My first instinct was to back away, lest any bystanders think I was stealing the solutions. But no one was there to question my motives. The mailboxes were in a small room across the hall from the department office. Very secluded. Completely safe.

Economics 303 was my toughest class that semester. Required for the major, it covered statistics and introductory econometrics. The problem sets took forever. Gazing at the stack, I saw how easily I could skim a copy off the top.... But I didn't. Instead I stayed up late that night, finishing the problem set. At class the next day I handed it in and received the very answer sheet I'd seen the day before. With a deep sigh, I reviewed my mistakes.

It became an odd, ritualized temptation. The stack beckoned every week. Its sheer size made painfully clear how no one would ever notice a single, missing set. The more demanding the assignments became, the tougher it became to walk away.

I began coming up with justifications for taking a copy. The detailed answer sheet would be a great learning tool - a study aid, really. I wouldn't stop doing the homework altogether, but refer to the answers if I got stuck. I'd save time, and it would make life easier for the poor, overworked graduate student who got stuck deciphering my errors. How selfless of me!

The semester grew more intense. Classes, work at the institute, singing rehearsals, my girlfriend, those insufferable problem sets - I began feeling overwhelmed by all these commitments. Something had to give! I finally decided to take an answer key. I remember strolling into the economics mailroom, half hoping the stack would be missing. But it was there as always, and as always there was no one around. All I had to do was grab the top copy and shove it into my book bag.

But I stood there, pondering the ramifications. Of course, there was the honor code I'd signed. But probably more disturbing to me was the possibility I could be caught. Maybe the copies were numbered. Perhaps a classmate would find out. Was it worth it? Was saving myself a few hours per week worth the risk - however remote - of being suspended or expelled? Calculating the costs and benefits, I decided I'd worked too hard to throw everything away on something like this. The upside was small, the downside enormous. I delivered the fliers and walked away.
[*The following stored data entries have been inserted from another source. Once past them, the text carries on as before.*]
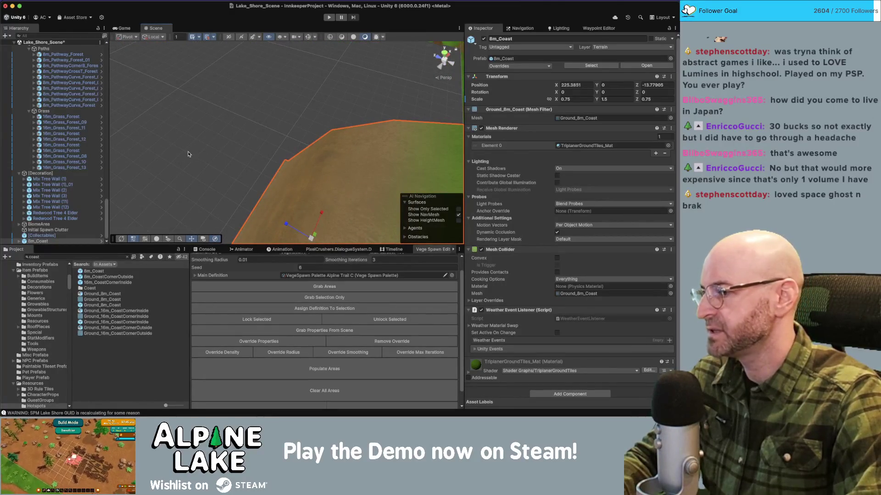
{"action": "scroll", "coordinate": [241, 146], "scroll_direction": "down", "scroll_amount": 5}
{"action": "mouse_move", "coordinate": [241, 146]}
{"action": "left_mouse_down"}
{"action": "mouse_move", "coordinate": [232, 157]}
{"action": "mouse_move", "coordinate": [294, 100]}
{"action": "left_mouse_up"}
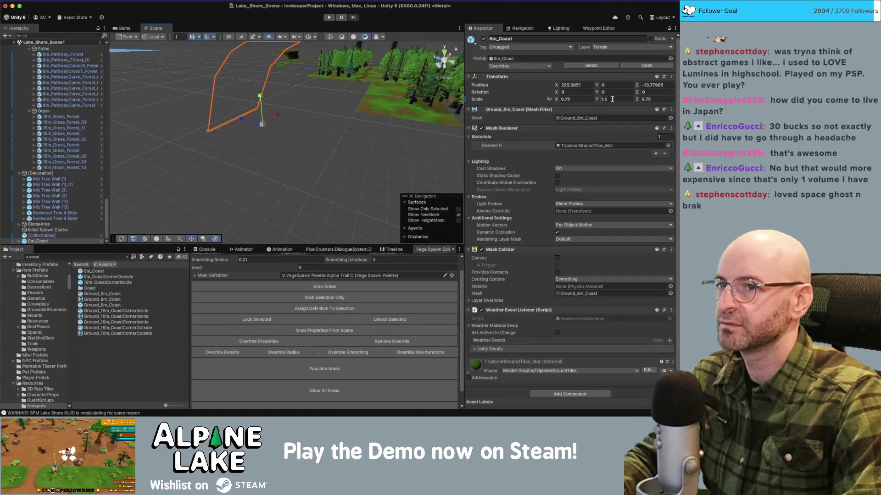
- Scale the coast tile to 0.5 on X, Y and Z
{"action": "type", "text": "1"}
{"action": "type", "text": "1"}
{"action": "type", "text": ".5"}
Seven years later, my college diploma now rests atop a cluttered bookshelf in my living room. It's one of the first things I see when I walk in the door, and a source of great pride. I wonder: Would I regard it differently had I grabbed the answer sheet? Maybe I would. My achievement would be diminished, my pride qualified. Perhaps most important, the sacrifices my family made so I could attend a first-tier university would be betrayed.

But I can't congratulate myself too much, as my decision stemmed as much from fear as from principle. Does the motivation undermine the act? Or does it still count as "doing the right thing" when you do it for the wrong reasons?

*Carlos Lozada is an economic analyst in Atlanta.